RESTORE SNAPSHOT sr_hub.sr_member_backup
FROM test_repo
ON (sr_member)
PROPERTIES (
"backup_timestamp"="2023-02-07-14-45-53-143",
"replication_num" = "1"
);
RESTORE is an asynchronous operation. You can check the status of a RESTORE job using SHOW RESTORE, or cancel a RESTORE job using CANCEL RESTORE.
Usage notes
- Backups are in a special file format that cannot be recognized by other applications.
- Only users with the ADMIN privilege can back up or restore data.
- In each database, only one running BACKUP or RESTORE job is allowed at a time. Otherwise, CelerData returns an error.
- Because BACKUP and RESTORE jobs occupy many resources of your CelerData cluster, you should back up and restore your data while your CelerData cluster is not heavily loaded.
- Specifying data compression algorithms for data backup is not supported.
- Because data is backed up as snapshots, the data loaded upon snapshot generation is not included in the snapshot. Therefore, if you load data into the old cluster after the snapshot is generated and before the RESTORE job is completed, you also need to load the data into the cluster that data is restored into. It is recommended that you load data into both clusters in parallel for a period of time after the data migration is complete, and then migrate your application to the new cluster after verifying the correctness of the data and services.
- Before the RESTORE job is completed, you cannot use the table being restored.
- You do not need to create the table to be restored in the new cluster before restoring it. The RESTORE job automatically creates it.

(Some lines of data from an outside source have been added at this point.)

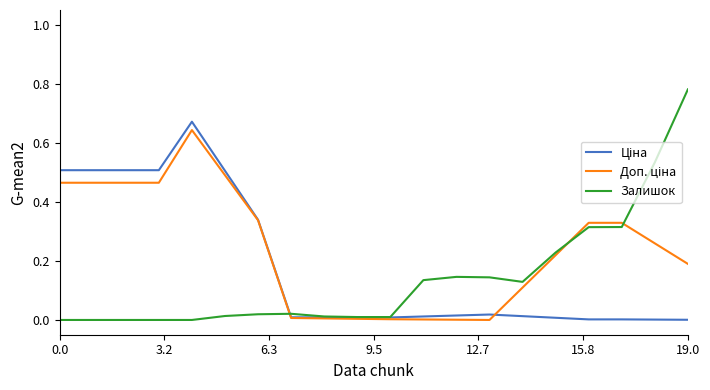

Which series has the widest spread of values?

Залишок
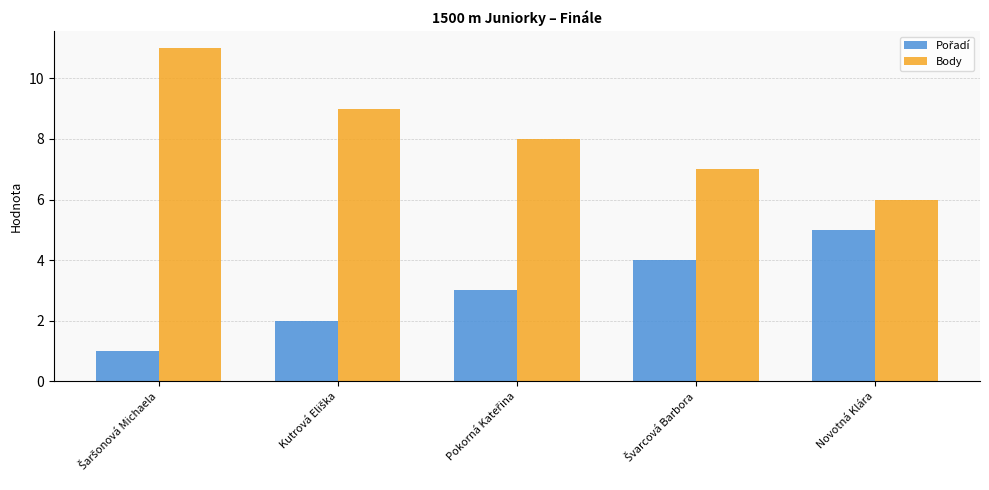

What is the greatest value displayed?

11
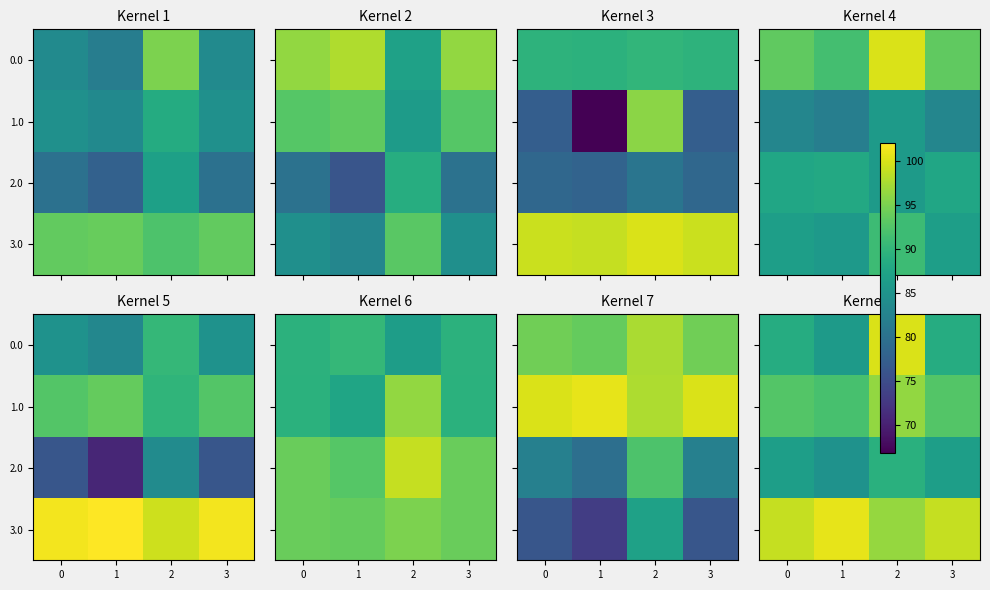

Between 1 and 3, which is larger?

3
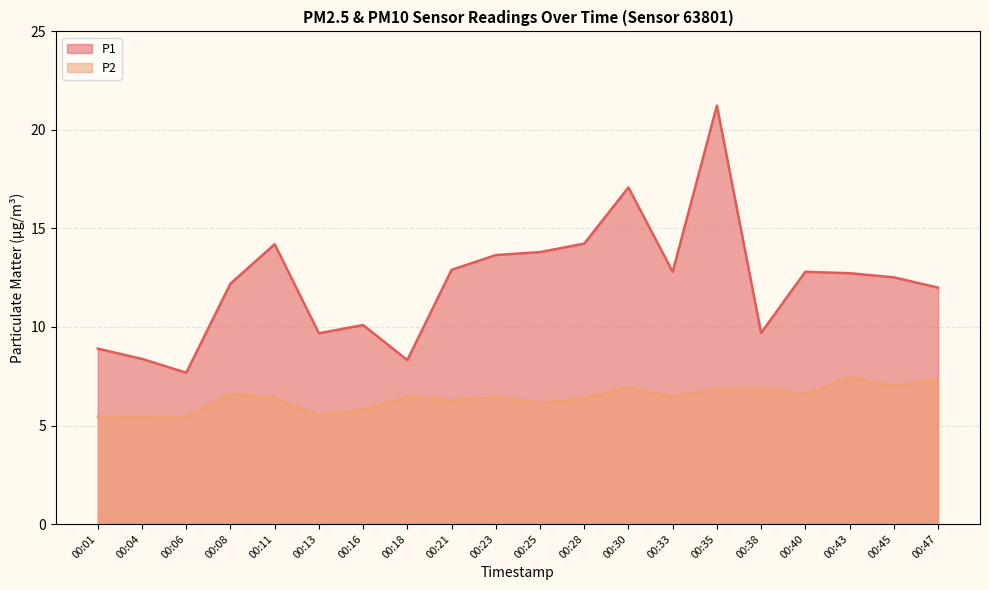

True or false: P1 has more than 2 points higher than both neighbors.

True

- If there is an existing table that has a duplicated name with the table to be restored, CelerData first checks whether or not the schema of the existing table matches that of the table to be restored. If the schemas match, CelerData overwrites the existing table with the data in the snapshot. If the schema does not match, the RESTORE job fails. You can either rename the table to be restored using the keyword
AS
, or delete the existing table before restoring data. - If the RESTORE job overwrites an existing database, table, or partition, the overwritten data cannot be restored after the job enters the COMMIT phase. If the RESTORE job fails or is canceled at this point, the data may be corrupted and inaccessible. In this case, you can only perform the RESTORE operation again and wait for the job to complete. Therefore, we recommend that you do not restore data by overwriting unless you are sure that the current data is no longer needed. The overwrite operation first checks metadata consistency between the snapshot and the existing database, table, or partition. If an inconsistency is detected, the RESTORE operation cannot be performed.
- During a BACKUP or a RESTORE job, Single-table Materialized views of the corresponding table are backed up or restored. Currently, backing up the Asynchronous Refresh Materialized view is not supported. You can only back up the physical table of the materialized view, which cannot be used for query acceleration or query rewriting.
- Currently, backing up the configuration data related to user accounts, privileges, and resource groups is not supported.
- Currently, backing up and restoring the Colocate Join relationship among tables is not supported.